There's also a Windows shareware utility called SplitView that divides up one
large monitor into a couple of virtual screens, so you can have the benefits
of side-by-side maximized apps without giving up full-screen gaming.

------
icey
I have a PC with a 24" monitor right next to a Mac Pro with a 24" monitor; I
share a keyboard and mouse using Synergy.

I'm going to be moving to Mac only pretty soon and plan on upgrading to a
single 30" monitor.

2x24 is nice, but there ends up being a lot of side-to-side head motion which
gets tiring after a few days; and the most premium screen real estate
(straight in the middle) is taken up by the bezels of the monitors.

------
copernicus
The 30" without question. You get 4 megapixels (2560x1600) on one screen
instead of spread across two (2 x 1920x1080) - great for side by side columns
of code (I can fit 3 on one of my screens). Its also very nice for gaming,
although be prepared to experience some vertigo.

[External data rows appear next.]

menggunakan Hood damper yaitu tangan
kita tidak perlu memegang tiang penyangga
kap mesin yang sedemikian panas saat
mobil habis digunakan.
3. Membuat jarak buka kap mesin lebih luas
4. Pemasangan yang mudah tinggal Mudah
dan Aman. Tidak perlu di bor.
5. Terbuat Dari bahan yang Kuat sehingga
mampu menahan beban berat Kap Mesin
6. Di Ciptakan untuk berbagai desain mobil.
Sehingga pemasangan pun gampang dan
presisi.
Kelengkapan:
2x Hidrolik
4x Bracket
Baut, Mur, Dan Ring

Of course the real way to go is dual 30's =)

------
dws
Your choice might depend on your eyes. If you're subject to presbyopia
(<http://en.wikipedia.org/wiki/Presbyopia>), either due to age or a bad draw
in the gene pool, having two 24" monitors lets you angle them to minimize the
need to refocus.

------
jws
I like my 30" over my 24" for its greater height. It provides a little more
context when coding.

I haven't used multiple monitors for years though. I let my monitoring
displays peek out around the edges of my windows and use virtual desktops for
task switching.

------
gtani
viewsonic 23" LCD's are < $200, the Dell ultrasharp 24" i want is ~ $600. I
can code on any decent monitor driven off a macbook, but for video, gaming,
photoshop, you need better.

I believe in costco sourcing to extent possible: you can run down and grab as
many Princeton, Samsung, viewsonic or other leading mfr's 22-24" monitors as
you need anytime. If you don't like them a month later (90 days, actually),
return in original packaging.

------
aditya
One 30" FTW with two displays you have to twist your neck more, also, if
you're using video out from a laptop, it's easier to deal with one display.

------
sandGorgon
dude.. save the earth.

Choose the config with the lesser power consumption.